La consagración global fue decisiva en América Latina. La prensa solía replicar los cables de las agencias internacionales con información sobre las celebraciones en diferentes países. La referencia al éxito en Europa era obligada. Valorizaba la noticia, pero, además, movilizaba el orgullo por lo latinoamericano. En México, el éxito de Mafalda, como recordará el lector, había sustentado el rápido crecimiento de la editorial Nueva Imagen. Pero en los años ochenta, con la fuerte devaluación del peso mexicano, la editorial quebró. Fue vendida —con cesión de los derechos de la tira— a editorial Tusquets, que sigue editándola en la actualidad. En ese contexto, Mafalda inédita circuló en México en la versión de Ediciones de la Flor. Su aparición fue celebrada, en 1988, en el marco de la participación de Quino en la Feria del Libro de Guadalajara. En esa ocasión, la revista Plural, editada por intelectuales de izquierda, puso en circulación muchos de los dibujos inéditos. Como explicaba el columnista en una larga nota, en México, al igual que en otros países, Mafalda hacía “las delicias de un lector variado que se siente identificado con sus posiciones contestatarias en el ámbito familiar y escolar, y en sus juicios y apreciaciones sobre la situación del mundo”. La significación ideológica de ese posicionamiento quedaba reforzada con el cierre de la nota en el que Quino confesaba su desazón y su postura política de un modo hasta entonces inédito, pero que sería cada vez más frecuente en el futuro: “El capitalismo me parece una mierda, me parece el peor de los sistemas, pero los países socialistas están haciendo un poco de marcha atrás en su ortodoxia […] Perdidos aquellos líderes como el Che Guevara, Ho Chi-Minh, Mao, Juan XXIII, estoy muy despistado”.

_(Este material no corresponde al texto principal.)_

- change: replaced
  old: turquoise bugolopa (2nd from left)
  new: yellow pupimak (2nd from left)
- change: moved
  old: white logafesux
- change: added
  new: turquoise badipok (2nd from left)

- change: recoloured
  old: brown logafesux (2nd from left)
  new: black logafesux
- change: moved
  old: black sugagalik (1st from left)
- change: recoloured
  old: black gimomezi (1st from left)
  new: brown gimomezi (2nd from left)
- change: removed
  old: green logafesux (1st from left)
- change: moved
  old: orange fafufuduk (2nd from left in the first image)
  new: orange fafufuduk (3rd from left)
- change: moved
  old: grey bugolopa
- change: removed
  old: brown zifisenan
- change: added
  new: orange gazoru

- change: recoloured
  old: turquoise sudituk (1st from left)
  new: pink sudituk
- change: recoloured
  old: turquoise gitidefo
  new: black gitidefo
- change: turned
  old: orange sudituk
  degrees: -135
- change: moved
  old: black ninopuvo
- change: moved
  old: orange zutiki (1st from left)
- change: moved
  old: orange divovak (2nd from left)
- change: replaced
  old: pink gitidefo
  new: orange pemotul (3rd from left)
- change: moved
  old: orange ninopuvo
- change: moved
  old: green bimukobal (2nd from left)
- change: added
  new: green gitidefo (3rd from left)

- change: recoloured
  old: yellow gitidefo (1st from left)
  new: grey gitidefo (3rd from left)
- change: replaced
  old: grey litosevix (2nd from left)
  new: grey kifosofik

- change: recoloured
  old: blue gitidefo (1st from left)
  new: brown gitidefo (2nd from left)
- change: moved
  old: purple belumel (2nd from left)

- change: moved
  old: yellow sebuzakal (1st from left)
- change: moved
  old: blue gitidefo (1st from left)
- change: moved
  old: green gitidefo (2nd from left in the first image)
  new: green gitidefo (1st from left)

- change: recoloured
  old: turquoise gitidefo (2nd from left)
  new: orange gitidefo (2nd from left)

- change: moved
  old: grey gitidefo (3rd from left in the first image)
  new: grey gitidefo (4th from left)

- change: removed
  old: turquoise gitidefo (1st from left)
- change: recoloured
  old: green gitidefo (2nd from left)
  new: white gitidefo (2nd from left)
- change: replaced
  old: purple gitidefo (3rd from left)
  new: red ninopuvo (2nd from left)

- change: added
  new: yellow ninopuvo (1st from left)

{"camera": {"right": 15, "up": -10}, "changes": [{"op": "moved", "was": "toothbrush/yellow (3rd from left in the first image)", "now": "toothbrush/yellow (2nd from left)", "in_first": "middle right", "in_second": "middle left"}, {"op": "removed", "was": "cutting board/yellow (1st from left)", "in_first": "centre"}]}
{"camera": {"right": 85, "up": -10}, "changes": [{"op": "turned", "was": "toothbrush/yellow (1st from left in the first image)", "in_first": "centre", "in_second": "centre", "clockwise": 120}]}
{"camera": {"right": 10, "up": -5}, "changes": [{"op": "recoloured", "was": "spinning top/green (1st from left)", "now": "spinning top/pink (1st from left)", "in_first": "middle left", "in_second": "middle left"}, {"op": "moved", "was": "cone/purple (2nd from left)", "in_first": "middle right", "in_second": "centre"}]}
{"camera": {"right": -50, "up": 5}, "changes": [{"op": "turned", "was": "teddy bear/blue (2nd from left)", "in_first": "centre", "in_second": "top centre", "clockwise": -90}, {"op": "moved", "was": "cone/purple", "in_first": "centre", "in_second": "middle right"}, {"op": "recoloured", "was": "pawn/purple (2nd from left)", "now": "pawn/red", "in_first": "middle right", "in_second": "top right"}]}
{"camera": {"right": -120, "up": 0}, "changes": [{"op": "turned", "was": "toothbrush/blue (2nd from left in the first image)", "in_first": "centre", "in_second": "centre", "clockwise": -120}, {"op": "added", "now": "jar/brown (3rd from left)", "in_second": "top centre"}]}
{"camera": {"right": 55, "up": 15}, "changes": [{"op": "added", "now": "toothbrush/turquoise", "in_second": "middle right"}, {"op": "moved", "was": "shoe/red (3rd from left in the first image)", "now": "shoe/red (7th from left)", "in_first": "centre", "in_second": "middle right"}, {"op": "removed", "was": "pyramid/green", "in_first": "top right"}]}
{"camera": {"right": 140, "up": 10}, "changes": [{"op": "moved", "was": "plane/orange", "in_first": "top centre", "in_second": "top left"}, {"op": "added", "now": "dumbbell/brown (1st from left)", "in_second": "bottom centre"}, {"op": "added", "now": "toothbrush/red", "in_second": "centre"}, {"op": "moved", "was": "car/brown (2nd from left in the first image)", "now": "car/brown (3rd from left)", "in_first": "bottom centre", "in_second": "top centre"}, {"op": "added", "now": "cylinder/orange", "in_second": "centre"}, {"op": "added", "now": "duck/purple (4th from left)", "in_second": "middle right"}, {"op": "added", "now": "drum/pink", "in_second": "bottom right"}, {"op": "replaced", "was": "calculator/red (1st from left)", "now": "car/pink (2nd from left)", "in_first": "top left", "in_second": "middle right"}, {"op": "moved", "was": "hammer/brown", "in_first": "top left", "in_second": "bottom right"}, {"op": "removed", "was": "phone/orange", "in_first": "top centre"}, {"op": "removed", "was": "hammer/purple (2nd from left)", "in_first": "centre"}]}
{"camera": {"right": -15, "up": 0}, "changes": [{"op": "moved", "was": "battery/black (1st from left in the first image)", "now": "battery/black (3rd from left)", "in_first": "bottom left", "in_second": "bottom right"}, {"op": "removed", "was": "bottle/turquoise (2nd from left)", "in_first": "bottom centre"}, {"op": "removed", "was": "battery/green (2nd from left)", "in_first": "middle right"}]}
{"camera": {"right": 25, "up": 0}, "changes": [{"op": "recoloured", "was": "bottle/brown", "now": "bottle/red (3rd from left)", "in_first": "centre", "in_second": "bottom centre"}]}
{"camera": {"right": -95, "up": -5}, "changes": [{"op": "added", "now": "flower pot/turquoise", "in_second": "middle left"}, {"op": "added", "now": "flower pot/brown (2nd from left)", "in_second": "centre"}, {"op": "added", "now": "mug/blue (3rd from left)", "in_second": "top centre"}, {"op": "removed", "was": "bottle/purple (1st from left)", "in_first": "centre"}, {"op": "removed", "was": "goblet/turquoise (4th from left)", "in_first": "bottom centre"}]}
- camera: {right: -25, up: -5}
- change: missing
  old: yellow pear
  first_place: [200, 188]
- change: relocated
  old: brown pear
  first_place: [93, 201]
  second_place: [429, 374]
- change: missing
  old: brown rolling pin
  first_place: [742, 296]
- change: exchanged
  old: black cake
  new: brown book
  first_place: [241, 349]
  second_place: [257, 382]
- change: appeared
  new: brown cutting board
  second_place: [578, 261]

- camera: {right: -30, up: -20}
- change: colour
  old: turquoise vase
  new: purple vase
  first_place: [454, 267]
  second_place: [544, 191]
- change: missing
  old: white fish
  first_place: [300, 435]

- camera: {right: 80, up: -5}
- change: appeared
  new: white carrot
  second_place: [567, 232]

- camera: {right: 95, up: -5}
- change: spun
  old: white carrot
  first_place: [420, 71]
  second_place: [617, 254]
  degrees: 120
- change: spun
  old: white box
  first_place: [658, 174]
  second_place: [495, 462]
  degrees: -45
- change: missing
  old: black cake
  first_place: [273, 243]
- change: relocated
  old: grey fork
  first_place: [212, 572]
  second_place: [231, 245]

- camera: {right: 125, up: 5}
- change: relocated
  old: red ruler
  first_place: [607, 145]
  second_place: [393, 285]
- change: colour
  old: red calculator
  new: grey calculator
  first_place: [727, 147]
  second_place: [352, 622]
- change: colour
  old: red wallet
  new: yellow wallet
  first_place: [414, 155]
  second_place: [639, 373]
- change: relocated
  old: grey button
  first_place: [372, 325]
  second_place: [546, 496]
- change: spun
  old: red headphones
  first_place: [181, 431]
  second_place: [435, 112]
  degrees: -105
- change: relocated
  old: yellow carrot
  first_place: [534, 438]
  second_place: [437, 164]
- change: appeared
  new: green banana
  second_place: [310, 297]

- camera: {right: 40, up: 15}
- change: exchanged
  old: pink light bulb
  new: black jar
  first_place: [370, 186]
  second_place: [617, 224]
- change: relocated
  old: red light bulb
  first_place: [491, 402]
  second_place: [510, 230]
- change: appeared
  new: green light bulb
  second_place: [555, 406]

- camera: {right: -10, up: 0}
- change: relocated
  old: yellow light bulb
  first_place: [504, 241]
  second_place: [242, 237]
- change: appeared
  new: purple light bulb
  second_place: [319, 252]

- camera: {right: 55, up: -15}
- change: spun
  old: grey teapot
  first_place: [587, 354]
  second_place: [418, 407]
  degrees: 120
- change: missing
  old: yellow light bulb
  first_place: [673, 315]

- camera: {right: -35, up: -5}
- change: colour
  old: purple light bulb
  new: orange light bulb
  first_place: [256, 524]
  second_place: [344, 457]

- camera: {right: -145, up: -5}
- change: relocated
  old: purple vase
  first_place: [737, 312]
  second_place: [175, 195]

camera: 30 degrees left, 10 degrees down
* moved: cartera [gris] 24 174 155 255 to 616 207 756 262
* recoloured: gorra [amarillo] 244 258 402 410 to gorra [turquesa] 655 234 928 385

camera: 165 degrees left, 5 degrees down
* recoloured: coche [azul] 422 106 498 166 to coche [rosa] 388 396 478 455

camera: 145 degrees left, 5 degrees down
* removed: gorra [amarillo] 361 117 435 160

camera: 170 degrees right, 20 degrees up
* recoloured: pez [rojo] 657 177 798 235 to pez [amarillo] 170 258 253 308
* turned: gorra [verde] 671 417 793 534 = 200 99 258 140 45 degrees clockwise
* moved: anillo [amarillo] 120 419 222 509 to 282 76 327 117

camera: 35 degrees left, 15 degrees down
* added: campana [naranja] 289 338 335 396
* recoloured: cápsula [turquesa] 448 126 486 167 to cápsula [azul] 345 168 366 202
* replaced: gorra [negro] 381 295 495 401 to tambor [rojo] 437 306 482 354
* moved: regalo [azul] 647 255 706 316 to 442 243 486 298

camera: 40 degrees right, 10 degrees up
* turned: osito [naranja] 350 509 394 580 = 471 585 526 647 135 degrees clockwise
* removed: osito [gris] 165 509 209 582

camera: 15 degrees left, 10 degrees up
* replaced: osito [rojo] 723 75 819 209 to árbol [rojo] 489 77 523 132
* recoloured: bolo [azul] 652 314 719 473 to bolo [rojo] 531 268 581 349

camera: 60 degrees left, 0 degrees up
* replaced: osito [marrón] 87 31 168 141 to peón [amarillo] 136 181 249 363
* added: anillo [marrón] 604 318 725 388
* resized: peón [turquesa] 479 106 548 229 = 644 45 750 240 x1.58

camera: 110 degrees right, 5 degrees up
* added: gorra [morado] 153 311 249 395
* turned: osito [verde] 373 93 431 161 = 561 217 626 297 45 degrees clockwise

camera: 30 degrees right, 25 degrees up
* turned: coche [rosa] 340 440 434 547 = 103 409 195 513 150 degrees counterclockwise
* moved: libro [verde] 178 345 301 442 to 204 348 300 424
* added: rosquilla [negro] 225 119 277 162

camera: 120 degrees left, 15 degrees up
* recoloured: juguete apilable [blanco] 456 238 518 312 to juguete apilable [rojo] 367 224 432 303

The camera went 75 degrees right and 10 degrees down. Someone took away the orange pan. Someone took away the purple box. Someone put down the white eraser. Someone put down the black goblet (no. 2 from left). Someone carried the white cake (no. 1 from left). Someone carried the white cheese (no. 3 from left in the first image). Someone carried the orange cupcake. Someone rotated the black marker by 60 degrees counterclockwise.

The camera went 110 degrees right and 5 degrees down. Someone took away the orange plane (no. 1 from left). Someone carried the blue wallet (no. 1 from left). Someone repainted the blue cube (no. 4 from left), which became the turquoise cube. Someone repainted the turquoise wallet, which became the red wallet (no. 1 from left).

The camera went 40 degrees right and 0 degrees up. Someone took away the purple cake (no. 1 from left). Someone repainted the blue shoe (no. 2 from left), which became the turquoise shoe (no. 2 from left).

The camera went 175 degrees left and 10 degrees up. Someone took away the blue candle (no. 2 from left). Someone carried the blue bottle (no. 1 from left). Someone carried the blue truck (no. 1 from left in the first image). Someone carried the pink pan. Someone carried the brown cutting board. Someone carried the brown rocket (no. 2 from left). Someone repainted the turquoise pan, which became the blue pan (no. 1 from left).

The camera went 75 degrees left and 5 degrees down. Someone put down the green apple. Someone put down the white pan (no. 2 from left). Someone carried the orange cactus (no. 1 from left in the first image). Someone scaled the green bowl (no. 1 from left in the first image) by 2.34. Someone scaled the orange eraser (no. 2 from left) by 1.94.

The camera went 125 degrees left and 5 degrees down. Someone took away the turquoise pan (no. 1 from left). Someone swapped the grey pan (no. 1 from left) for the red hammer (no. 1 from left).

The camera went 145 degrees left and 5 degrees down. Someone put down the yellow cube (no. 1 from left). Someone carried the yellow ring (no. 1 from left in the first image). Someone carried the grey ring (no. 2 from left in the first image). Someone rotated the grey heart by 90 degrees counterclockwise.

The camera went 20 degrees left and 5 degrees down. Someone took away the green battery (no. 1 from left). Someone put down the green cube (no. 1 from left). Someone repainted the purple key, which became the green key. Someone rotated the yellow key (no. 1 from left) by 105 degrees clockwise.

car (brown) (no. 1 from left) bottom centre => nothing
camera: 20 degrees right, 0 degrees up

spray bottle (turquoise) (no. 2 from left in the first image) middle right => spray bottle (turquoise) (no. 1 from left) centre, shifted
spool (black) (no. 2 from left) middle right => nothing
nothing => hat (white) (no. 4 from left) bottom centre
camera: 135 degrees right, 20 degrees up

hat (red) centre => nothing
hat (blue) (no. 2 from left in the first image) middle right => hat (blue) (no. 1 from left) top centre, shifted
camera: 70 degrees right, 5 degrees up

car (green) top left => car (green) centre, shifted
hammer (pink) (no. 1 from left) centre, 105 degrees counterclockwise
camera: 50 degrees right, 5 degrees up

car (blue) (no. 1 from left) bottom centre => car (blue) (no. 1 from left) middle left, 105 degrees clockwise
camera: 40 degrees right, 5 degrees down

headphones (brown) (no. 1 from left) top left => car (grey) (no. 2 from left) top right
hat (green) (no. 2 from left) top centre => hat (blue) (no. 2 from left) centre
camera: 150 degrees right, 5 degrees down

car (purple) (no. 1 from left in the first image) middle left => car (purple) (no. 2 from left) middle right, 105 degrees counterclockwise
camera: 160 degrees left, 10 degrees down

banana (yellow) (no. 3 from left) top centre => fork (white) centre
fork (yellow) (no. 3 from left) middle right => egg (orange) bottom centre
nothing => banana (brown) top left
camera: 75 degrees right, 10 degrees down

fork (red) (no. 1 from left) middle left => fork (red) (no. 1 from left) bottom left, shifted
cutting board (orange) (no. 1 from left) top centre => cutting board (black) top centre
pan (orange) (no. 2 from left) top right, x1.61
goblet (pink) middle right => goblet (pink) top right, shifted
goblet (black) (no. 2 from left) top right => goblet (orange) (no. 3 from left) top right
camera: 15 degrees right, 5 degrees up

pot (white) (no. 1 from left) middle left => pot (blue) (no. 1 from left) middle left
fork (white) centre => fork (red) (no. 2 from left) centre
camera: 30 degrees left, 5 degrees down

En síntesis, Mafalda revivía una sensibilidad que parecía derrotada por la crudeza pragmática de los planes neoliberales de ajuste y los discursos individualistas. Era posible convertirla en un legado vigente de resistencia. En ese marco, la publicación de los dibujos inéditos vigorizó el relato de los orígenes al ampliar su circulación y nutrirla de anécdotas en una narración ordenada. La historia tenía los ingredientes para transmutarse en mito. Al leerla, las personas podían recrear los acontecimientos colectivos, enlazados con su propia memoria, para darle significación al presente. Por eso, la reiteración mediática de esa historia parecía carecer de punto de saturación. En los años siguientes, el relato de origen, ese tiempo perdido, se recrearía en un escenario real.


Fragmento de Isabella Cosse, Mafalda: Historia social y política, Buenos Aires, Fondo de Cultura Económica, 2014, 228-233.